Integrating Indigenous knowledge into all McMaster faculties would open opportunities for moving beyond symbolic gestures of reconciliation
Education is a necessary component of reconciliation, which cannot be achieved without acknowledging the uncomfortable truths about Canada's past and present actions. Education is a key call to action outlined in the Truth and Reconciliation Commission's report. One way to improve education is to build Indigenous knowledge into university courses and curricula.
Indigenous knowledge systems are complex bodies of wisdom and skills developed over centuries and passed down through generations. Unlike Western knowledge, where humans sit at the centre, Indigenous knowledge considers everything in the natural world to be an essential part of an interconnected whole.

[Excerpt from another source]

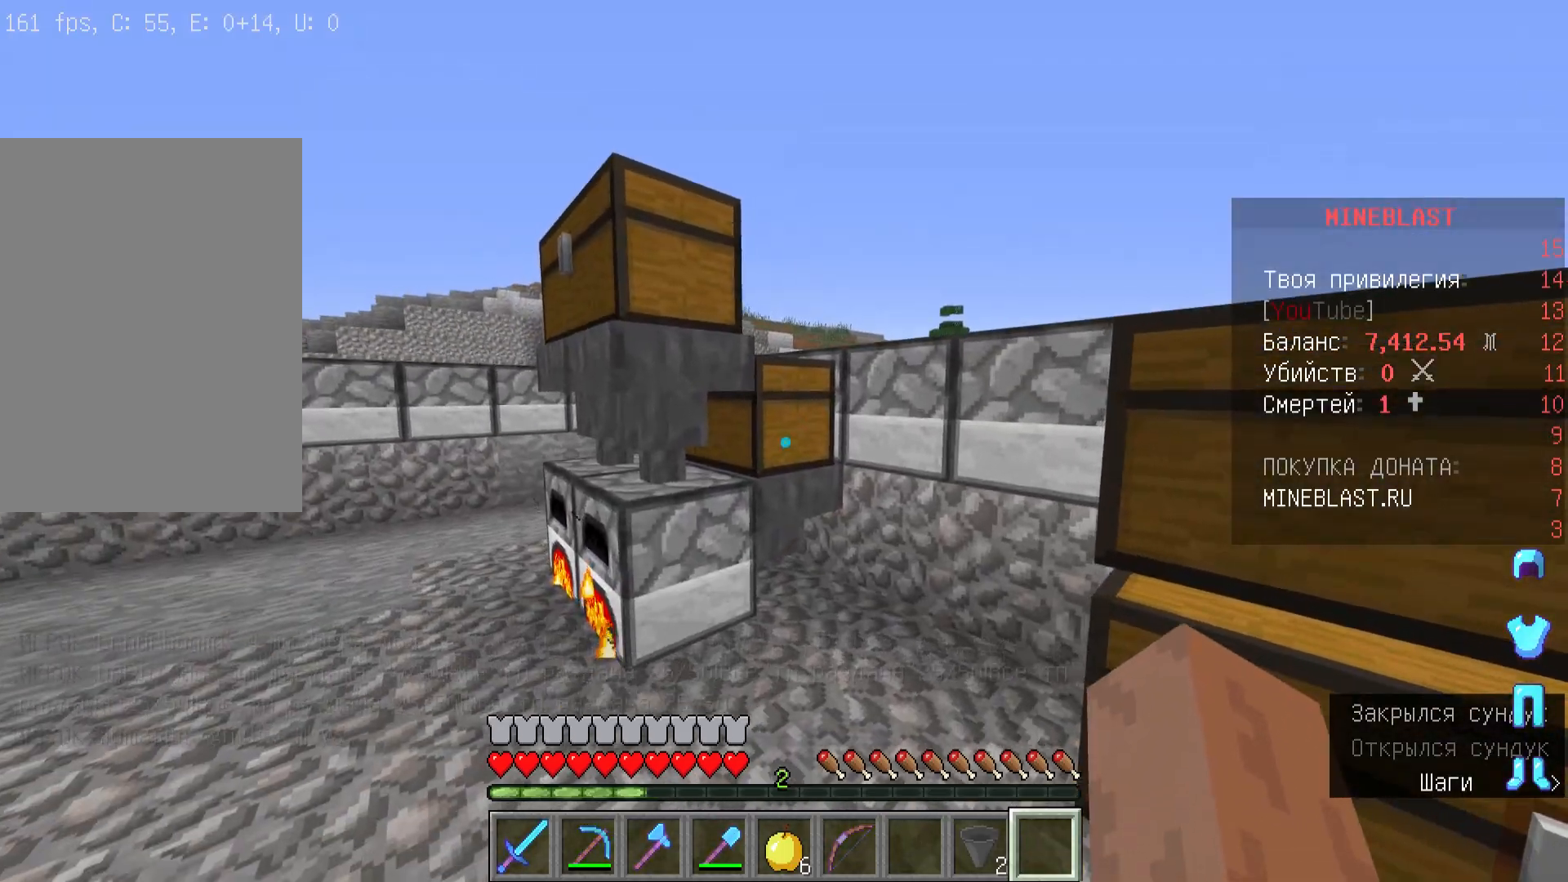
{"keys": [], "mouse": []}
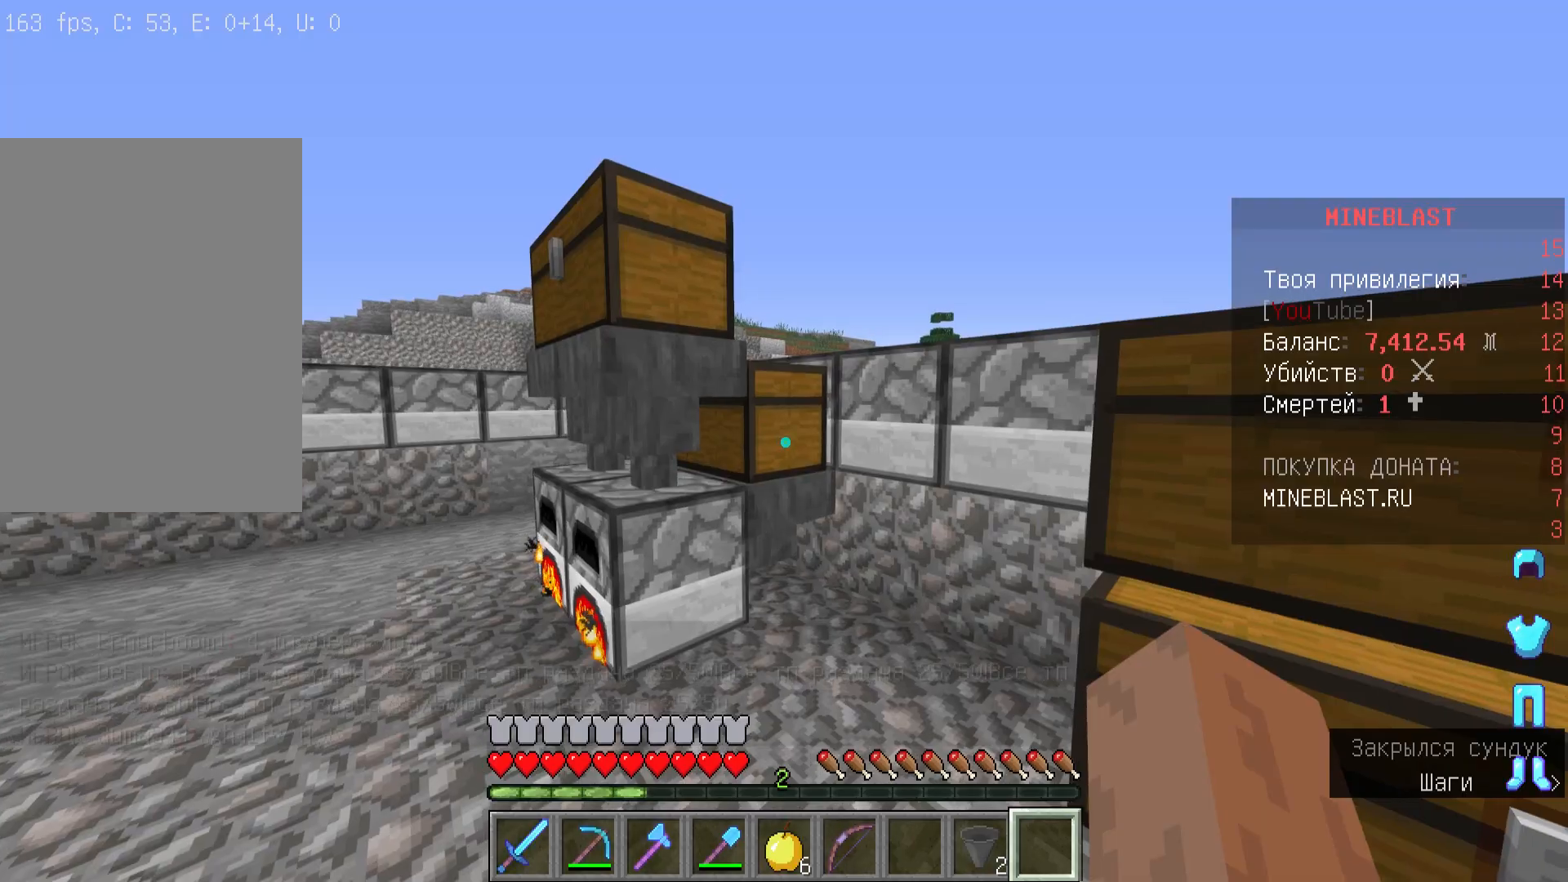
{"keys": [], "mouse": [], "events": [[300, "w", "down"], [400, "w", "up"]]}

Integrating Indigenous knowledge into every faculty and department at McMaster would open new opportunities to learn things through traditional perspectives. Shifting beyond only discussing reconciliation to taking real action would also help students learn lessons about colonialism, residential schools, intergenerational trauma, and Indigenous resurgence among many other topics.
Dawn Martin-Hill, the chair of McMaster's Indigenous Education Council and a Mohawk of the Wolf Clan, spoke about how the integration of Indigenous studies could be realized at McMaster.
“The university students that I teach are incredibly enthusiastic, but they just want this information, especially the environmental students and the natural science students. I get frustrated because we could conquer the world if we actually had a path to work together,” said Martin-Hill.
Currently there are two significant barriers to the distribution of Indigenous information.
First, because students pay for their education, they may not support the integration of Indigenous studies if they don't think it will be relevant to their degree. However, learning about Indigenous ways of life is a moral obligation to remedy our relationships with those native to Canadian lands. And, Indigenous knowledge is applicable to all subjects within both the sciences and humanities.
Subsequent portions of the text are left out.